Internet-Radios und Musikindustrie gehen vor Gericht
Die RIAA und die Internet-Radios haben fast zeitgleich Einspruch gegen die Festlegung von LizenzgebĂĽhren eingelegt.
In den USA geht die Auseinandersetzung um Lizenzgebühren für die Ausstrahlung von Musik in Internetradios weiter. Die Digital Media Association teilt mit, dass die Internetradios vor Gericht Einspruch gegen die vor kurzem festgelegten Gebühren einlegt haben. Aber auch die Musikindustrie ist mit der Entscheidung von James H. Billington, Leiter der Library of Congress, pro Musikstück und Hörer 0,07 US-Cent verlangen zu dürfen, nicht zufrieden. Auch sie hat vor Gericht Einspruch eingelegt. Nun wird sich ein Bundesrichter in Washington mit dem Streit befassen. Beobachter erwarten, dass sich das Verfahren über Monate hinzieht.

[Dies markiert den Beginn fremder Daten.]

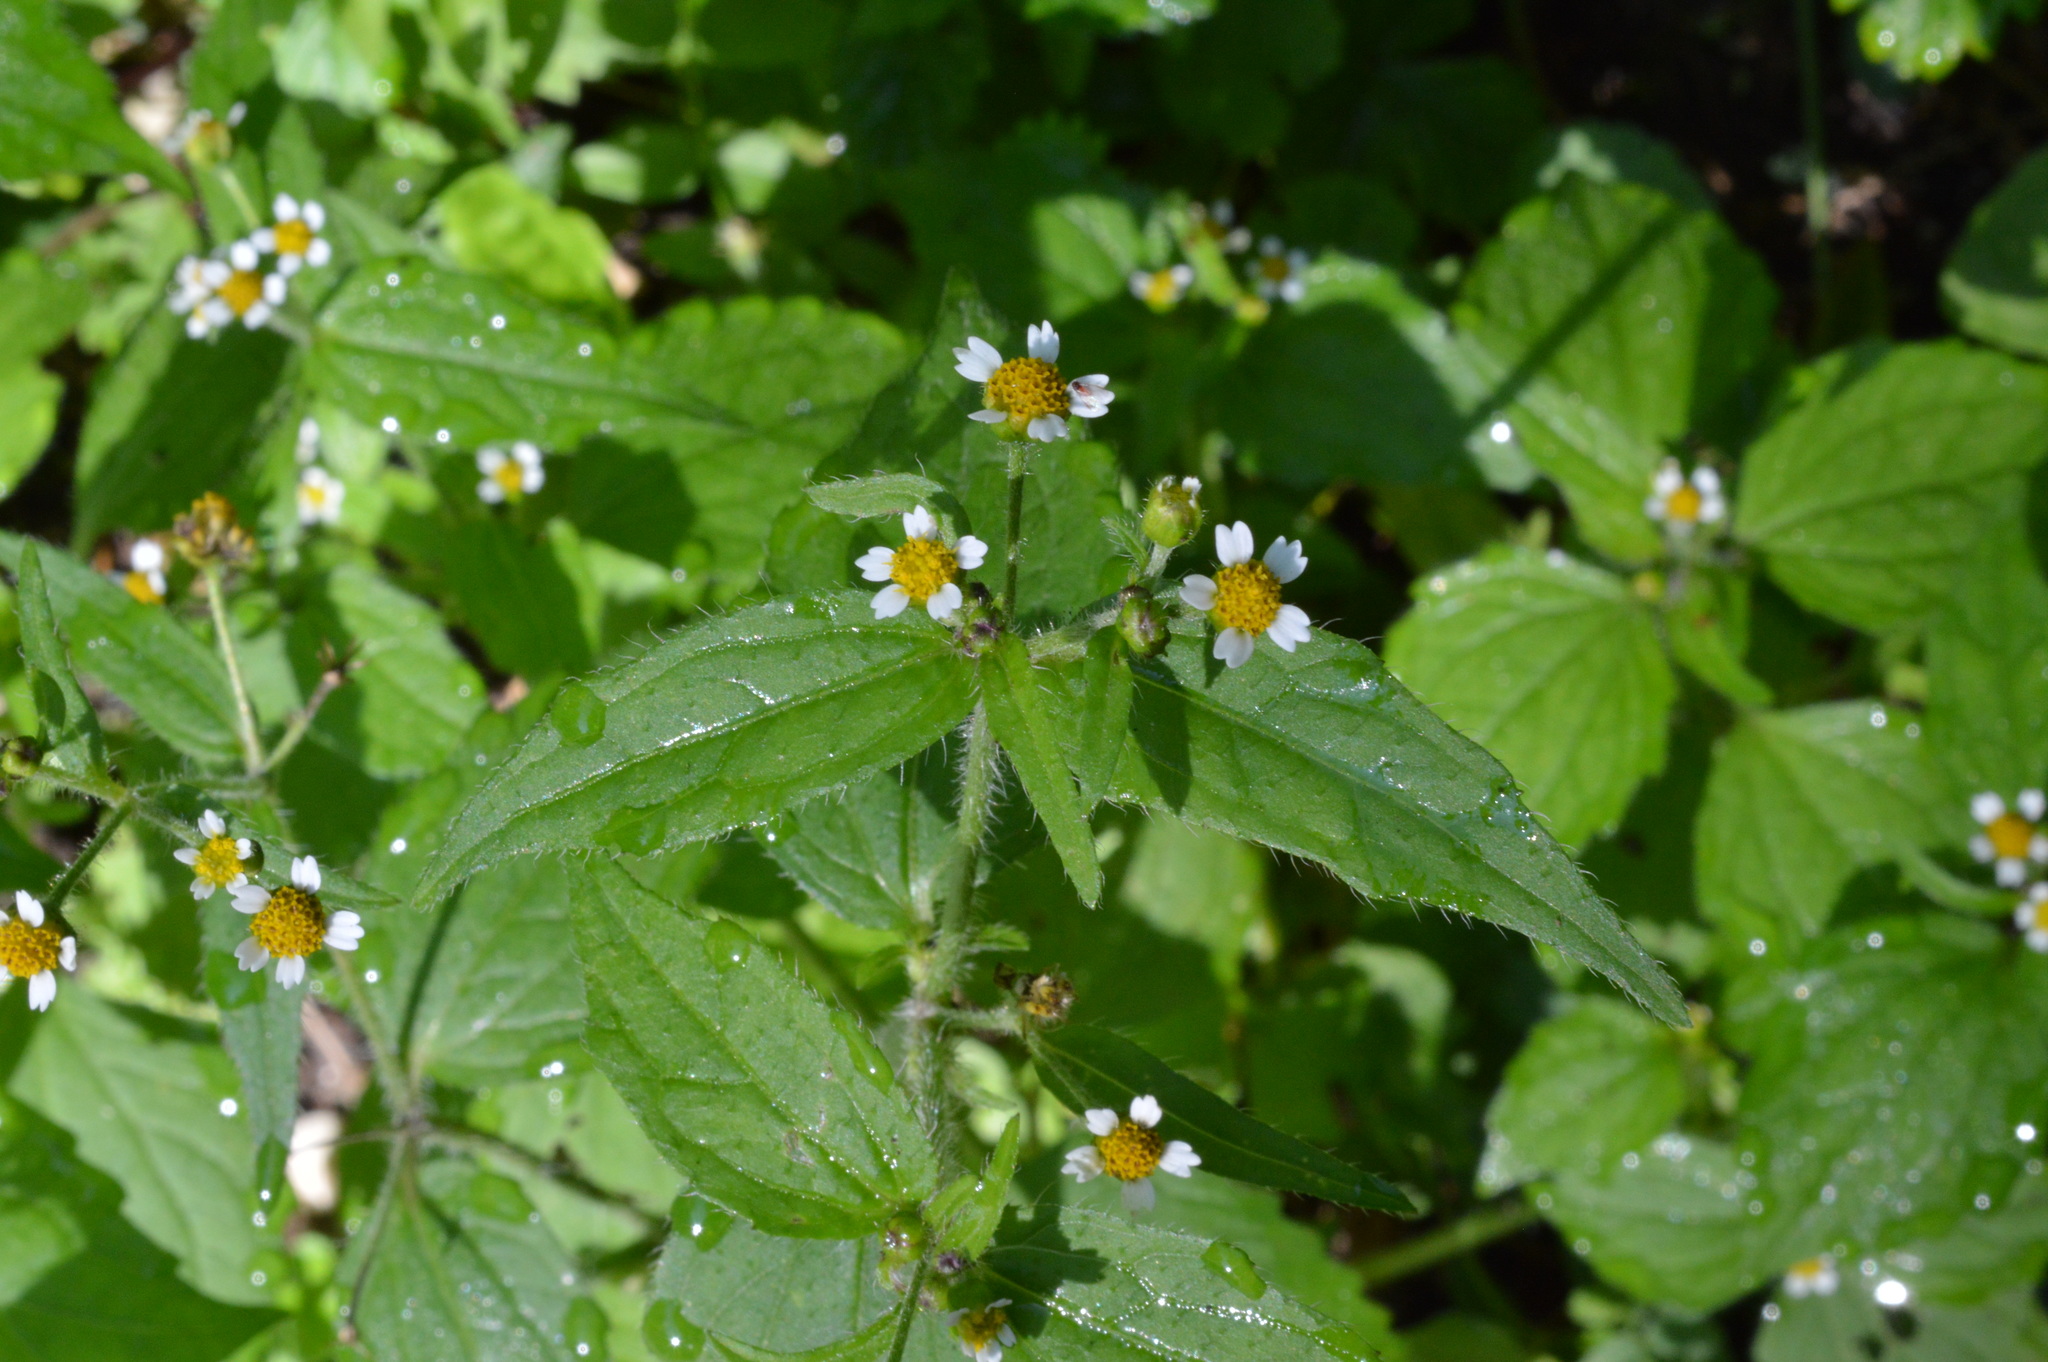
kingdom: Plantae
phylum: Tracheophyta
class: Magnoliopsida
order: Asterales
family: Asteraceae
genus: Galinsoga
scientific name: Galinsoga quadriradiata
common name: Shaggy soldier
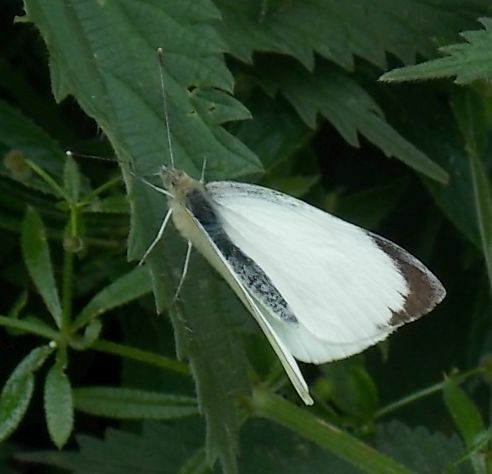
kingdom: Animalia
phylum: Arthropoda
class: Insecta
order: Lepidoptera
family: Pieridae
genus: Pieris
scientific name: Pieris brassicae
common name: Large white
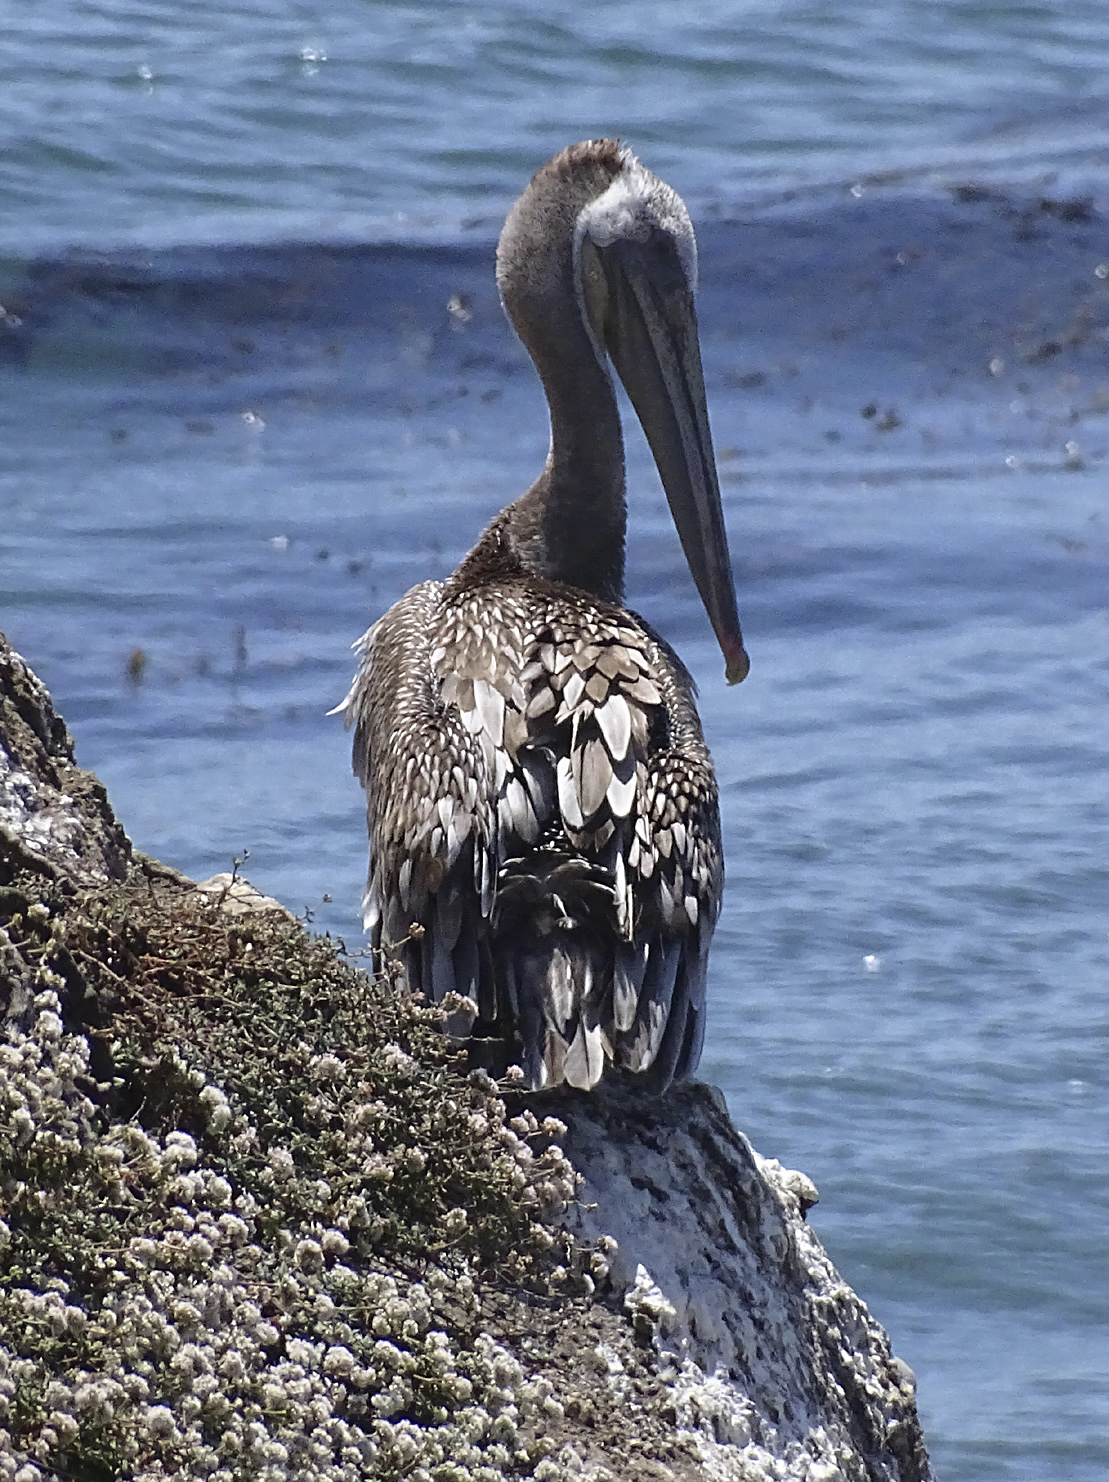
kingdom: Animalia
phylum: Chordata
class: Aves
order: Pelecaniformes
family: Pelecanidae
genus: Pelecanus
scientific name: Pelecanus occidentalis
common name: Brown pelican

Jonathan Potter, Executive Director der Digital Media Association (DMA), die unter anderem Unternehmen wie Listen.com, America Online und Radio Free Virgin vertritt, sieht keine Anzeichen, dass die Musikindustrie ein Interesse daran habe, dass Tausende von Webradios durch geringere Gebühren überleben können oder dass Musik von Interpreten gespielt wird, die im traditionellen Radio nur selten vertreten sind.
Die Recording Industry Association of America (RIAA) wiederum glaubt, dass Billingtons Entscheidung unter falschen oder missverstandenen Voraussetzungen getroffen worden ist. Hilary Rosen, CEO der RIAA, meint, die von den Internetradios ausgestrahlte Musik sei vom Chef der Library of Congress stark unterbewertet.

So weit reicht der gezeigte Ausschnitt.